What is expected: Pull every line from the records below and copy each one verbatim, without changing a character.

<<<<

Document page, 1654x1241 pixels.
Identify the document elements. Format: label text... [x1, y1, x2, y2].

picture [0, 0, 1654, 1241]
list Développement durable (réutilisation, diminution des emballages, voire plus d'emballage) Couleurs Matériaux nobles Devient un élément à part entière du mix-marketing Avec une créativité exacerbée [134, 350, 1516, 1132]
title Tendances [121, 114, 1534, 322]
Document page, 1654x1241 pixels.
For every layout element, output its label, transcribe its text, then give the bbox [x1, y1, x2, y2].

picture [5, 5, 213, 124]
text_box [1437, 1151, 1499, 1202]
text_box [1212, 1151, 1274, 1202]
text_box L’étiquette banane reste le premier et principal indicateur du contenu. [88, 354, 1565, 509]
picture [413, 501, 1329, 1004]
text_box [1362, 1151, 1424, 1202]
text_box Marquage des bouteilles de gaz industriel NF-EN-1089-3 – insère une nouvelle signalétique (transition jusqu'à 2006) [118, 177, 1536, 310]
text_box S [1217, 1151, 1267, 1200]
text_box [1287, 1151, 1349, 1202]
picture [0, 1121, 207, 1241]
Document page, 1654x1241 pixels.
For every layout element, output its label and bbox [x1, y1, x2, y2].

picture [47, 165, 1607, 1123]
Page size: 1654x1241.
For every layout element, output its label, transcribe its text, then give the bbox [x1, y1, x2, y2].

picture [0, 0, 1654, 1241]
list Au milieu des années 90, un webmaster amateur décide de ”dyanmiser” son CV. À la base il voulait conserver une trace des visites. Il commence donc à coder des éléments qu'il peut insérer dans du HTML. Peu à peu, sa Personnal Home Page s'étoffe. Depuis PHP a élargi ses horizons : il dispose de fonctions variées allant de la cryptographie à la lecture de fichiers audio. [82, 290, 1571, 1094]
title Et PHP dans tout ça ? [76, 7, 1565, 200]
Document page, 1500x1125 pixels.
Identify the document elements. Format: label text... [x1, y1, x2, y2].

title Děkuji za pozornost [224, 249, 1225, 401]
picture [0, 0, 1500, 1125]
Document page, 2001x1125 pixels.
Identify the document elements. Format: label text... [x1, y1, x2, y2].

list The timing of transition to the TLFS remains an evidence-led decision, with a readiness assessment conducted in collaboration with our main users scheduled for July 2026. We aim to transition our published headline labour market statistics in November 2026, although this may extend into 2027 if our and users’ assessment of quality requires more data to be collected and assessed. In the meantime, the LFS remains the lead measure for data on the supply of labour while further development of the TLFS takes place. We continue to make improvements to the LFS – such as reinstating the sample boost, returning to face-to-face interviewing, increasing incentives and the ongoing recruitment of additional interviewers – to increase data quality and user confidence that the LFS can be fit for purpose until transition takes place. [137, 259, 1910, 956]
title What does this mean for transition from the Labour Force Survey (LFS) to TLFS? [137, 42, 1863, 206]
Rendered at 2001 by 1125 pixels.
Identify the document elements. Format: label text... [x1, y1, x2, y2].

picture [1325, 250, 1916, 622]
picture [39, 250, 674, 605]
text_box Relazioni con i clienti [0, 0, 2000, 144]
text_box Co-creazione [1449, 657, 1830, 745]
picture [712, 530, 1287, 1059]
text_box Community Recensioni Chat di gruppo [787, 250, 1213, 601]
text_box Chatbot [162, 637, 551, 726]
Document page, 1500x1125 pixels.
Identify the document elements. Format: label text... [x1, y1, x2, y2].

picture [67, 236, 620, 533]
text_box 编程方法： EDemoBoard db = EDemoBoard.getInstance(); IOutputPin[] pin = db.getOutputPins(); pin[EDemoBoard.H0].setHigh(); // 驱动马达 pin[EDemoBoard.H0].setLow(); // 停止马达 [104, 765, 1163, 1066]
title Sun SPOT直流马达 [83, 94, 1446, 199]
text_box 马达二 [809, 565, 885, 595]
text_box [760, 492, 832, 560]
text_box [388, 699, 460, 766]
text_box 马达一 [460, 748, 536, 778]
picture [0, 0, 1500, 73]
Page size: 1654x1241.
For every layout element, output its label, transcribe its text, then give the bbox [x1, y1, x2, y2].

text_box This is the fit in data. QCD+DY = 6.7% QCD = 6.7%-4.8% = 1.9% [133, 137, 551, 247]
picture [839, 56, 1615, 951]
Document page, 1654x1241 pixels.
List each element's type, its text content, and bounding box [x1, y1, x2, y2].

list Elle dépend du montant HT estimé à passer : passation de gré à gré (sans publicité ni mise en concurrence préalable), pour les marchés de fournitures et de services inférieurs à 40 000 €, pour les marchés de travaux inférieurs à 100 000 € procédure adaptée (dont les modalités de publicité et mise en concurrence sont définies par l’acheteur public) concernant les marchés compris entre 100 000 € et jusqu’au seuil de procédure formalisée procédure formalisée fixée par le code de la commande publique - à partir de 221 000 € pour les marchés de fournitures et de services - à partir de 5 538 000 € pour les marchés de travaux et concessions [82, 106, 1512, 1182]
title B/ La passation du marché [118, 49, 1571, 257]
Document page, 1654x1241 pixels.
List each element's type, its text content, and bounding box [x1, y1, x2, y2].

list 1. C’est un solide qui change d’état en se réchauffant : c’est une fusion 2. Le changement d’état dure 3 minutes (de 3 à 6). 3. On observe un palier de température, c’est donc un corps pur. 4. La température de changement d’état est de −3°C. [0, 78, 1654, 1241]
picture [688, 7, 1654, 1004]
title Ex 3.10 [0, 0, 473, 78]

>>>>

Written reply:
Document page, 1654x1241 pixels.
Identify the document elements. Format: label text... [x1, y1, x2, y2].

picture [0, 0, 1654, 1241]
list Développement durable (réutilisation, diminution des emballages, voire plus d'emballage) Couleurs Matériaux nobles Devient un élément à part entière du mix-marketing Avec une créativité exacerbée [134, 350, 1516, 1132]
title Tendances [121, 114, 1534, 322]
Document page, 1654x1241 pixels.
For every layout element, output its label, transcribe its text, then give the bbox [x1, y1, x2, y2].

picture [5, 5, 213, 124]
text_box [1437, 1151, 1499, 1202]
text_box [1212, 1151, 1274, 1202]
text_box L’étiquette banane reste le premier et principal indicateur du contenu. [88, 354, 1565, 509]
picture [413, 501, 1329, 1004]
text_box [1362, 1151, 1424, 1202]
text_box Marquage des bouteilles de gaz industriel NF-EN-1089-3 – insère une nouvelle signalétique (transition jusqu'à 2006) [118, 177, 1536, 310]
text_box S [1217, 1151, 1267, 1200]
text_box [1287, 1151, 1349, 1202]
picture [0, 1121, 207, 1241]
Document page, 1654x1241 pixels.
For every layout element, output its label and bbox [x1, y1, x2, y2].

picture [47, 165, 1607, 1123]
Page size: 1654x1241.
For every layout element, output its label, transcribe its text, then give the bbox [x1, y1, x2, y2].

picture [0, 0, 1654, 1241]
list Au milieu des années 90, un webmaster amateur décide de ”dyanmiser” son CV. À la base il voulait conserver une trace des visites. Il commence donc à coder des éléments qu'il peut insérer dans du HTML. Peu à peu, sa Personnal Home Page s'étoffe. Depuis PHP a élargi ses horizons : il dispose de fonctions variées allant de la cryptographie à la lecture de fichiers audio. [82, 290, 1571, 1094]
title Et PHP dans tout ça ? [76, 7, 1565, 200]
Document page, 1500x1125 pixels.
Identify the document elements. Format: label text... [x1, y1, x2, y2].

title Děkuji za pozornost [224, 249, 1225, 401]
picture [0, 0, 1500, 1125]
Document page, 2001x1125 pixels.
Identify the document elements. Format: label text... [x1, y1, x2, y2].

list The timing of transition to the TLFS remains an evidence-led decision, with a readiness assessment conducted in collaboration with our main users scheduled for July 2026. We aim to transition our published headline labour market statistics in November 2026, although this may extend into 2027 if our and users’ assessment of quality requires more data to be collected and assessed. In the meantime, the LFS remains the lead measure for data on the supply of labour while further development of the TLFS takes place. We continue to make improvements to the LFS – such as reinstating the sample boost, returning to face-to-face interviewing, increasing incentives and the ongoing recruitment of additional interviewers – to increase data quality and user confidence that the LFS can be fit for purpose until transition takes place. [137, 259, 1910, 956]
title What does this mean for transition from the Labour Force Survey (LFS) to TLFS? [137, 42, 1863, 206]
Rendered at 2001 by 1125 pixels.
Identify the document elements. Format: label text... [x1, y1, x2, y2].

picture [1325, 250, 1916, 622]
picture [39, 250, 674, 605]
text_box Relazioni con i clienti [0, 0, 2000, 144]
text_box Co-creazione [1449, 657, 1830, 745]
picture [712, 530, 1287, 1059]
text_box Community Recensioni Chat di gruppo [787, 250, 1213, 601]
text_box Chatbot [162, 637, 551, 726]
Document page, 1500x1125 pixels.
Identify the document elements. Format: label text... [x1, y1, x2, y2].

picture [67, 236, 620, 533]
text_box 编程方法： EDemoBoard db = EDemoBoard.getInstance(); IOutputPin[] pin = db.getOutputPins(); pin[EDemoBoard.H0].setHigh(); // 驱动马达 pin[EDemoBoard.H0].setLow(); // 停止马达 [104, 765, 1163, 1066]
title Sun SPOT直流马达 [83, 94, 1446, 199]
text_box 马达二 [809, 565, 885, 595]
text_box [760, 492, 832, 560]
text_box [388, 699, 460, 766]
text_box 马达一 [460, 748, 536, 778]
picture [0, 0, 1500, 73]
Page size: 1654x1241.
For every layout element, output its label, transcribe its text, then give the bbox [x1, y1, x2, y2].

text_box This is the fit in data. QCD+DY = 6.7% QCD = 6.7%-4.8% = 1.9% [133, 137, 551, 247]
picture [839, 56, 1615, 951]
Document page, 1654x1241 pixels.
List each element's type, its text content, and bounding box [x1, y1, x2, y2].

list Elle dépend du montant HT estimé à passer : passation de gré à gré (sans publicité ni mise en concurrence préalable), pour les marchés de fournitures et de services inférieurs à 40 000 €, pour les marchés de travaux inférieurs à 100 000 € procédure adaptée (dont les modalités de publicité et mise en concurrence sont définies par l’acheteur public) concernant les marchés compris entre 100 000 € et jusqu’au seuil de procédure formalisée procédure formalisée fixée par le code de la commande publique - à partir de 221 000 € pour les marchés de fournitures et de services - à partir de 5 538 000 € pour les marchés de travaux et concessions [82, 106, 1512, 1182]
title B/ La passation du marché [118, 49, 1571, 257]
Document page, 1654x1241 pixels.
List each element's type, its text content, and bounding box [x1, y1, x2, y2].

list 1. C’est un solide qui change d’état en se réchauffant : c’est une fusion 2. Le changement d’état dure 3 minutes (de 3 à 6). 3. On observe un palier de température, c’est donc un corps pur. 4. La température de changement d’état est de −3°C. [0, 78, 1654, 1241]
picture [688, 7, 1654, 1004]
title Ex 3.10 [0, 0, 473, 78]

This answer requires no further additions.